March 17, 2022

Rural Hospitals, Communities at Risk

Client Alert
Tyler Layne | Jesse C. Neil | Madison Santana

A recent study from the Center for Healthcare Quality and Payment Reform (CHQPR) spotlighted the significant financial troubles currently faced by nearly half of all rural hospitals. The study analyzed the most recent three-year period of financial data available for rural hospitals across the country; its results predict an at-best uncertain future for rural hospitals in nearly every state, or 40% of all rural hospitals nationwide.

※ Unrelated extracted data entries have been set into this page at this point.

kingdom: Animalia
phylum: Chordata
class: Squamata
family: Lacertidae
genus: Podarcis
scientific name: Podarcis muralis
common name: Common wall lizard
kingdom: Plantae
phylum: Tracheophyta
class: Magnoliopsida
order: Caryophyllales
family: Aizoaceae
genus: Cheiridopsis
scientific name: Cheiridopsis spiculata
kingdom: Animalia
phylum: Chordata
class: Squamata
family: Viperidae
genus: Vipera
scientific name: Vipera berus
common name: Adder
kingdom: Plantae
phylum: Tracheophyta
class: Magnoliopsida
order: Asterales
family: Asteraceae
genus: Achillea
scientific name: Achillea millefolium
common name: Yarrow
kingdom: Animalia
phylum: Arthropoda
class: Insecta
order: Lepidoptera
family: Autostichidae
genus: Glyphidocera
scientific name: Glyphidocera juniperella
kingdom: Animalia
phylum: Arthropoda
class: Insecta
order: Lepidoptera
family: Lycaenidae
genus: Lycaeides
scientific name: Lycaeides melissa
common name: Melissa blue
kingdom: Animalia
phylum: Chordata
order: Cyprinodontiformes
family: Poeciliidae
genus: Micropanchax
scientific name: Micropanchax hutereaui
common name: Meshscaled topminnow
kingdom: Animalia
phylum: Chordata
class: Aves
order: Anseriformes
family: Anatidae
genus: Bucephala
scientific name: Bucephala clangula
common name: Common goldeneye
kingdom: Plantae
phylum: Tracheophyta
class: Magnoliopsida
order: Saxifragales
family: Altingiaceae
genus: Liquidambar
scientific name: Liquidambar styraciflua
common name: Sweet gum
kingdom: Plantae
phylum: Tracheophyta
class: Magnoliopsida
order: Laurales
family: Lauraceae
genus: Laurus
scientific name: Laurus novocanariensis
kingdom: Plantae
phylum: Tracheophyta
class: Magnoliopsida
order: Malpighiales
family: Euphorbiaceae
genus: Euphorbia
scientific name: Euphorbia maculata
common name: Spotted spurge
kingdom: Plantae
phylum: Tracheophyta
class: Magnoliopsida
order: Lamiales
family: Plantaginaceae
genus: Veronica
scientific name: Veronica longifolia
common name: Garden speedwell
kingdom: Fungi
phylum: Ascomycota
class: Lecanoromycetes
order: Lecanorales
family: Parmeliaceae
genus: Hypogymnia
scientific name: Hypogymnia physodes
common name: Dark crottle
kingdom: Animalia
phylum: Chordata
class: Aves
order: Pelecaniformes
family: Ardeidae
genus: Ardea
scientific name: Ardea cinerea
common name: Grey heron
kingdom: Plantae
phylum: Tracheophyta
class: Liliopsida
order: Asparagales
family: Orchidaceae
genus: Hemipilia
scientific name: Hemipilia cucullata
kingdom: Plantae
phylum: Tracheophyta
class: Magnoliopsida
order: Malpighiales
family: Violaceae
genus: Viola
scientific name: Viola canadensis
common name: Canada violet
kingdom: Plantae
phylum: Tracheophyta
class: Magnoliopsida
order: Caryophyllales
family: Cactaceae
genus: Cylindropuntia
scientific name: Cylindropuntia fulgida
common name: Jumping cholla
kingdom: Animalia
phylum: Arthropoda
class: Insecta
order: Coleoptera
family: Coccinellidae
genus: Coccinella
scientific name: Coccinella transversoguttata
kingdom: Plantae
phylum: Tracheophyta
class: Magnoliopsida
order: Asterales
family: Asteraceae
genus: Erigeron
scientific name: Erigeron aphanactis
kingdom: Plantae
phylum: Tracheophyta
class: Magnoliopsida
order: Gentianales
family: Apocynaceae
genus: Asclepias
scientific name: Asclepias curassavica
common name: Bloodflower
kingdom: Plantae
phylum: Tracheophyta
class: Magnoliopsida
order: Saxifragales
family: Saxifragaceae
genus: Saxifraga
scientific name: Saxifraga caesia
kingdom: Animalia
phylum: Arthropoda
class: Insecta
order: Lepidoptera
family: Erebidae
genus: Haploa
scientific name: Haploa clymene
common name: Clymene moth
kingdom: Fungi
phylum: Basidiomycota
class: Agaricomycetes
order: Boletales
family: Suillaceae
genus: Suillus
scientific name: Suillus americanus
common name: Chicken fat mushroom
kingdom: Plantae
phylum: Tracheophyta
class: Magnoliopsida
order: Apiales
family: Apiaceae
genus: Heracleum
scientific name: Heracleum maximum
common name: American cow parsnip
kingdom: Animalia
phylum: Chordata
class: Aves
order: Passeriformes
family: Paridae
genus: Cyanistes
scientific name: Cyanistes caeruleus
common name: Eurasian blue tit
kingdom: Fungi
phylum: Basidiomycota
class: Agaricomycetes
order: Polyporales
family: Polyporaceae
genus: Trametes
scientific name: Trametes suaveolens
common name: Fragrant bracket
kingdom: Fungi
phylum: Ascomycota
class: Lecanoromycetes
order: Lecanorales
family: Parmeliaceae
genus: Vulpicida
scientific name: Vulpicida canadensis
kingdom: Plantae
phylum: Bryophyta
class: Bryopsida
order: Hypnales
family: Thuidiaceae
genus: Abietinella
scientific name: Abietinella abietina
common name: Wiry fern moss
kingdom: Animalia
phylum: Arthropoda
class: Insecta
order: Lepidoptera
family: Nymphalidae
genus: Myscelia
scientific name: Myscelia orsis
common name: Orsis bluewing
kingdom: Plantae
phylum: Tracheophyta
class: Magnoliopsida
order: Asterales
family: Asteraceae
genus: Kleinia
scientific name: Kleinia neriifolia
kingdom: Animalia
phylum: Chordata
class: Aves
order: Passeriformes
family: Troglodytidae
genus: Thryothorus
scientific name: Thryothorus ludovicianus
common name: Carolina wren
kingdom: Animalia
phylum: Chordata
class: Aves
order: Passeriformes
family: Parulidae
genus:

The study categorized at-risk rural hospitals in one of two categories: those at “immediate risk” of closure and those at “high risk of closure in the near future.” Hospitals considered at immediate risk of closure had both (i) negative total margins for the most recent three-year period for which financial data was available and (ii) low or non-existent financial reserves. For purposes of this study, “low or non-existent financial reserves” means that a hospital’s total liabilities exceed its assets (excluding buildings and equipment) or that its assets exceed its liabilities, but only enough to sustain an additional two years’ worth of losses. Hospitals considered at high risk of closure in the near future, on the other hand, had (i) minimal financial reserves (but enough to cover annual losses for at most five years) or (ii) high dependence on non-patient service revenues, matched with low or non-existent financial reserves, as defined above. In other words, the continued operation of these “high-risk” rural hospitals relied largely, if not entirely, on government support.

In the end, more than 500 rural hospitals were found to be at immediate risk of closure; more than 300 were found to be at high risk of closure in the near future. “At a minimum,” the study found, “more than 20% of rural hospitals are at risk of closing in almost every state in the country, and in 15 states, the majority of rural hospitals are at risk of closing.” Some of the most severely impacted states include Texas, where 81 out of 146 rural hospitals are at risk of closing (for a total of 55%); Mississippi, where 41 out of 65 rural hospitals are at risk of closing (for a total of 63%); and Kansas, where 76 out of 104 rural hospitals are at risk of closing (for a total of 73%). Results were not limited by geography: for example, all three – or 100% – of Connecticut’s rural hospitals are currently at risk of closing, ranking the state ahead of all others. And in Hawaii, 8 out of 12 rural hospitals are at risk of closing, for a total 67%.

If accurate, these sobering statistics predict trouble for rural communities’ continued access to care. The study notes: “Closure of [a rural hospital] would mean the community residents have no ability at all to receive emergency or inpatient care without traveling long distances… In many rural communities, the hospital is the only place where residents can get laboratory tests or imaging studies, and it may be the only or principal source of primary care in the community.”

Rectifying the financial situation for these rural institutions will almost certainly require a multi-faceted approach. The study cites several factors contributing to the current crisis: inadequate payments from private insurers, bad debt attributable to uninsured individuals (particularly in states that have not expanded their Medicaid programs), and staffing and capacity issues. An infusion of government funds – around $3.4 billion, or .01% of total national healthcare spending – could prevent closures and preserve access. CHQPR predicts that the critical state of rural hospitals will inevitably yield an increase in healthcare spending, whether that spending subsidizes continued rural operations or whether that spending is attributable to additional strain ultimately placed on more urban providers in the absence of their rural counterparts.

While not all rural hospitals captured by the study – particularly those identified as high risk – may be in a position to do so, struggling rural hospitals may consider certain financial and operational changes to bolster their operations in the long term. For example, at-risk rural hospitals, and in particular those that are government owned, might consider joint ventures with for-profit entities to obtain access to new sources of capital. At-risk hospitals could also explore non-control transactions, or hospital affiliations that do not involve the sale of a majority interest or a transfer of governance and control. These might include special member models, branding arrangements, joint operating agreements, and regional collaborations. From a more operational perspective, at-risk hospitals could transition to ambulatory care delivery models, partnering with larger hospitals for physician coverage, telemedicine, and inpatient or specialty care.

The ultimate solution for each at-risk rural hospital will necessarily be unique, and must account for the patient care needs of the surrounding community. And, as the CHQPR study makes clear, must take effect sooner rather than later.